The Newby Family in Slavery and Freedom - Philip J. Schwarz

Stratford Hall Seminar on Slavery Director,  Phil Schwarz

"This is my diary of Anne Frank."

    Phil's lecture involved recounting his research into the case of Dangerfield Newby, the first member of John Brown's raiding party to be killed at Harpers Ferry.  He began by locating Culpeper County, Virginia and Harpers Ferry, Virginia on the map, two areas associated with Dangerfield Newby and his family.

      Dangerfield was born  about 1825 of a union between a slave owner and his slave, Henry and Elsey.  Henry was a free white man, and Elsey was enslaved; therefore, his mother was a slave.   In October of 1858 Henry Newby filed a deed of emancipation for five slaves so that they could stay near their relatives.  Phil cannot find any trace of them. The rest of the Newbys moved to Bridgeport, Ohio in 1858.  By Ohio law, by  establishing residence, a slave owner automatically freed these slaves.  At this point,  Dangerfield was free, but his wife, Harriet,  is enslaved in Virginia.
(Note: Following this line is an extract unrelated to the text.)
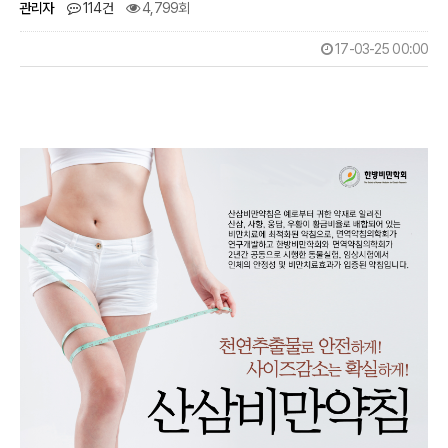
관리자
114건
4,799회
17-03-25 00:00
    The surviving three letters detail her love, anguish and desperation.

    Knowing that Dangerfield died in 1859 at Harpers Ferry,  Phil looked for and found the estate of Dangerfield Newby. He also found  a newspaper  record stating that Dangerfield had traveled around Ohio asking for money to buy his wife and children.  He amassed $742.   But Harriet's owner, Dr. Jennings, refused to sell her to him.

    Left with few options, Newby joins the John Brown conspiracy.

   After Dangerfield was killed at Harpers Ferry, the family was defenseless, and Phil has spent years researching their fate.

       Phil closed by stating that he studies Newby because he is so appalled by the position he was left in and the ways he was thwarted in his attempts to buy his family. He finds himself at times angry and depressed by the story and can only imagine how African Americans must feel.

    "This is my Diary of Anne Frank. Whenever I feel I might be complacent or detached from my studies of slavery I touch base with Dangerfield Newby. It is a sacred obligation for us to follow through on our studies of human beings, especially if their history is hidden."